**REQUEST**
Output the data below in full, byte for byte. Nothing may differ.

**MATERIAL FOR THIS EXERCISE**
□ □ □ □ □

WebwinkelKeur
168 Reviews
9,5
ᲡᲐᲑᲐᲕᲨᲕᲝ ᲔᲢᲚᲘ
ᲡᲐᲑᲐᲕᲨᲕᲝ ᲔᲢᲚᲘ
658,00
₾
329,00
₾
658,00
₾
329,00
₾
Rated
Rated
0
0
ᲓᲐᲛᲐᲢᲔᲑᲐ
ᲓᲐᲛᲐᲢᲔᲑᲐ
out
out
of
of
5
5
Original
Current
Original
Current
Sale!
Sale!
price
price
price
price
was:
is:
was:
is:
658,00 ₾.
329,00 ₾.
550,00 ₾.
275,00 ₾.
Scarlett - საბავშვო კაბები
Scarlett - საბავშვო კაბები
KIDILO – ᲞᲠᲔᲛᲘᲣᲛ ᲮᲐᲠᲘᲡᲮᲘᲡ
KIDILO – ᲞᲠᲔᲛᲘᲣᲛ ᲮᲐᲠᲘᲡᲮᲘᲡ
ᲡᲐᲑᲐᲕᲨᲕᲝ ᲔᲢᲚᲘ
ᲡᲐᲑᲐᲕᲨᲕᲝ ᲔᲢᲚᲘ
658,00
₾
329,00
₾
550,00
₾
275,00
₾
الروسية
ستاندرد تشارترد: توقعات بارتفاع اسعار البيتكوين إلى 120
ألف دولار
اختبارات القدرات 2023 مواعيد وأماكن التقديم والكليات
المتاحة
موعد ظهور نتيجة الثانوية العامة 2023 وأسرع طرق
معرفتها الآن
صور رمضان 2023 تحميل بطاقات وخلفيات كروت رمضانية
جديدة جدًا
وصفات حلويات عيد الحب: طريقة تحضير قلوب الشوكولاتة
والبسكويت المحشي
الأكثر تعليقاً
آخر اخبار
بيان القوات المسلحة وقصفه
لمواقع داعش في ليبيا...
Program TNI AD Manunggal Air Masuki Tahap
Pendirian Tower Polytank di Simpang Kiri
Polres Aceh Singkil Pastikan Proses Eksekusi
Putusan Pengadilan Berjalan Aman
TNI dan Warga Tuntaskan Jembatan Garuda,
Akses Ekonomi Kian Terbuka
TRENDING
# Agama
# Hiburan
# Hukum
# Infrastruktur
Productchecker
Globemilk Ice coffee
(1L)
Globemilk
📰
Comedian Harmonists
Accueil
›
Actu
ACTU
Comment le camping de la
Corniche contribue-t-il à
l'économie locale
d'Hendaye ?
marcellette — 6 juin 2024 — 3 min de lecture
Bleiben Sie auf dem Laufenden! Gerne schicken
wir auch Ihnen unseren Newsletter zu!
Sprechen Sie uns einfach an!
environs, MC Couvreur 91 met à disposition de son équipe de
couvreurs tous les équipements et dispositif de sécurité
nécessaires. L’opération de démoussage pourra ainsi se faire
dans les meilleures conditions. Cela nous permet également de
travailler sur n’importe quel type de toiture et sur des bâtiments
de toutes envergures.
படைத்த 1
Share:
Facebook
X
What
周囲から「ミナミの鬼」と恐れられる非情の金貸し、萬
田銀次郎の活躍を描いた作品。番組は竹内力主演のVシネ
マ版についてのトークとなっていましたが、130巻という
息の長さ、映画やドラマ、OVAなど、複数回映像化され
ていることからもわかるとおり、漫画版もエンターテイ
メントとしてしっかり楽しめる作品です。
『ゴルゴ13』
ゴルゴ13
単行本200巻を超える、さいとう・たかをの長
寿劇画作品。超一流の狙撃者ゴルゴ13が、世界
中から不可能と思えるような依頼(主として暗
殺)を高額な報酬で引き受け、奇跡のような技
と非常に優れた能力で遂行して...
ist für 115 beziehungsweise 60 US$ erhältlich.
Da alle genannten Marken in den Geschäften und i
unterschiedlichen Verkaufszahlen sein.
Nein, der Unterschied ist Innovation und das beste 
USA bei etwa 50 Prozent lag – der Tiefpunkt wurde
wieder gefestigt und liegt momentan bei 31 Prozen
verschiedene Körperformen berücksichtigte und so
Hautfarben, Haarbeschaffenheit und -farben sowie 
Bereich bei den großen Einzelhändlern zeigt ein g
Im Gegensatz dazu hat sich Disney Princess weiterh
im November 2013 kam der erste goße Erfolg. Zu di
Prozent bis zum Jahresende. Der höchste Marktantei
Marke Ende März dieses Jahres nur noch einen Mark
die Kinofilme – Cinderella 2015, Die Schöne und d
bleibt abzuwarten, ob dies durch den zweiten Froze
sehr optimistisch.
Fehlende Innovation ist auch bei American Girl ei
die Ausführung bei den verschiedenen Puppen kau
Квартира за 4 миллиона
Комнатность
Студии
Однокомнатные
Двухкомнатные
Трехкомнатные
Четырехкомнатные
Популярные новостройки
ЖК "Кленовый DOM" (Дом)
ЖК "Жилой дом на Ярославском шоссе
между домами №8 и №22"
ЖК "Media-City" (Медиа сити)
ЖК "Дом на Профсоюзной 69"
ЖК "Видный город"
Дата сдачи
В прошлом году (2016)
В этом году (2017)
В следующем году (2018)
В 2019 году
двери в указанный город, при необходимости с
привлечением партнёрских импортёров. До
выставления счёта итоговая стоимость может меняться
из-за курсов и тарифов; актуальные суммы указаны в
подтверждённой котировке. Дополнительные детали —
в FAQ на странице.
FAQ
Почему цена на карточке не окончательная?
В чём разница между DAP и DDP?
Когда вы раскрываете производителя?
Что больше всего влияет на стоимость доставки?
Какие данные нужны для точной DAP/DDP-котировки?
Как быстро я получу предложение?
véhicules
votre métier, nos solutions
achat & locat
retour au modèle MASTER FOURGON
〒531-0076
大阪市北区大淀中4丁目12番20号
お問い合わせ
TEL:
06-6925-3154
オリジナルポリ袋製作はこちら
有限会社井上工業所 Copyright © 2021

□ □ □ □ □

**SOLUTION TO THIS TASK**
WebwinkelKeur
168 Reviews
9,5
ᲡᲐᲑᲐᲕᲨᲕᲝ ᲔᲢᲚᲘ
ᲡᲐᲑᲐᲕᲨᲕᲝ ᲔᲢᲚᲘ
658,00
₾
329,00
₾
658,00
₾
329,00
₾
Rated
Rated
0
0
ᲓᲐᲛᲐᲢᲔᲑᲐ
ᲓᲐᲛᲐᲢᲔᲑᲐ
out
out
of
of
5
5
Original
Current
Original
Current
Sale!
Sale!
price
price
price
price
was:
is:
was:
is:
658,00 ₾.
329,00 ₾.
550,00 ₾.
275,00 ₾.
Scarlett - საბავშვო კაბები
Scarlett - საბავშვო კაბები
KIDILO – ᲞᲠᲔᲛᲘᲣᲛ ᲮᲐᲠᲘᲡᲮᲘᲡ
KIDILO – ᲞᲠᲔᲛᲘᲣᲛ ᲮᲐᲠᲘᲡᲮᲘᲡ
ᲡᲐᲑᲐᲕᲨᲕᲝ ᲔᲢᲚᲘ
ᲡᲐᲑᲐᲕᲨᲕᲝ ᲔᲢᲚᲘ
658,00
₾
329,00
₾
550,00
₾
275,00
₾
الروسية
ستاندرد تشارترد: توقعات بارتفاع اسعار البيتكوين إلى 120
ألف دولار
اختبارات القدرات 2023 مواعيد وأماكن التقديم والكليات
المتاحة
موعد ظهور نتيجة الثانوية العامة 2023 وأسرع طرق
معرفتها الآن
صور رمضان 2023 تحميل بطاقات وخلفيات كروت رمضانية
جديدة جدًا
وصفات حلويات عيد الحب: طريقة تحضير قلوب الشوكولاتة
والبسكويت المحشي
الأكثر تعليقاً
آخر اخبار
بيان القوات المسلحة وقصفه
لمواقع داعش في ليبيا...
Program TNI AD Manunggal Air Masuki Tahap
Pendirian Tower Polytank di Simpang Kiri
Polres Aceh Singkil Pastikan Proses Eksekusi
Putusan Pengadilan Berjalan Aman
TNI dan Warga Tuntaskan Jembatan Garuda,
Akses Ekonomi Kian Terbuka
TRENDING
# Agama
# Hiburan
# Hukum
# Infrastruktur
Productchecker
Globemilk Ice coffee
(1L)
Globemilk
📰
Comedian Harmonists
Accueil
›
Actu
ACTU
Comment le camping de la
Corniche contribue-t-il à
l'économie locale
d'Hendaye ?
marcellette — 6 juin 2024 — 3 min de lecture
Bleiben Sie auf dem Laufenden! Gerne schicken
wir auch Ihnen unseren Newsletter zu!
Sprechen Sie uns einfach an!
environs, MC Couvreur 91 met à disposition de son équipe de
couvreurs tous les équipements et dispositif de sécurité
nécessaires. L’opération de démoussage pourra ainsi se faire
dans les meilleures conditions. Cela nous permet également de
travailler sur n’importe quel type de toiture et sur des bâtiments
de toutes envergures.
படைத்த 1
Share:
Facebook
X
What
周囲から「ミナミの鬼」と恐れられる非情の金貸し、萬
田銀次郎の活躍を描いた作品。番組は竹内力主演のVシネ
マ版についてのトークとなっていましたが、130巻という
息の長さ、映画やドラマ、OVAなど、複数回映像化され
ていることからもわかるとおり、漫画版もエンターテイ
メントとしてしっかり楽しめる作品です。
『ゴルゴ13』
ゴルゴ13
単行本200巻を超える、さいとう・たかをの長
寿劇画作品。超一流の狙撃者ゴルゴ13が、世界
中から不可能と思えるような依頼(主として暗
殺)を高額な報酬で引き受け、奇跡のような技
と非常に優れた能力で遂行して...
ist für 115 beziehungsweise 60 US$ erhältlich.
Da alle genannten Marken in den Geschäften und i
unterschiedlichen Verkaufszahlen sein.
Nein, der Unterschied ist Innovation und das beste 
USA bei etwa 50 Prozent lag – der Tiefpunkt wurde
wieder gefestigt und liegt momentan bei 31 Prozen
verschiedene Körperformen berücksichtigte und so
Hautfarben, Haarbeschaffenheit und -farben sowie 
Bereich bei den großen Einzelhändlern zeigt ein g
Im Gegensatz dazu hat sich Disney Princess weiterh
im November 2013 kam der erste goße Erfolg. Zu di
Prozent bis zum Jahresende. Der höchste Marktantei
Marke Ende März dieses Jahres nur noch einen Mark
die Kinofilme – Cinderella 2015, Die Schöne und d
bleibt abzuwarten, ob dies durch den zweiten Froze
sehr optimistisch.
Fehlende Innovation ist auch bei American Girl ei
die Ausführung bei den verschiedenen Puppen kau
Квартира за 4 миллиона
Комнатность
Студии
Однокомнатные
Двухкомнатные
Трехкомнатные
Четырехкомнатные
Популярные новостройки
ЖК "Кленовый DOM" (Дом)
ЖК "Жилой дом на Ярославском шоссе
между домами №8 и №22"
ЖК "Media-City" (Медиа сити)
ЖК "Дом на Профсоюзной 69"
ЖК "Видный город"
Дата сдачи
В прошлом году (2016)
В этом году (2017)
В следующем году (2018)
В 2019 году
двери в указанный город, при необходимости с
привлечением партнёрских импортёров. До
выставления счёта итоговая стоимость может меняться
из-за курсов и тарифов; актуальные суммы указаны в
подтверждённой котировке. Дополнительные детали —
в FAQ на странице.
FAQ
Почему цена на карточке не окончательная?
В чём разница между DAP и DDP?
Когда вы раскрываете производителя?
Что больше всего влияет на стоимость доставки?
Какие данные нужны для точной DAP/DDP-котировки?
Как быстро я получу предложение?
véhicules
votre métier, nos solutions
achat & locat
retour au modèle MASTER FOURGON
〒531-0076
大阪市北区大淀中4丁目12番20号
お問い合わせ
TEL:
06-6925-3154
オリジナルポリ袋製作はこちら
有限会社井上工業所 Copyright © 2021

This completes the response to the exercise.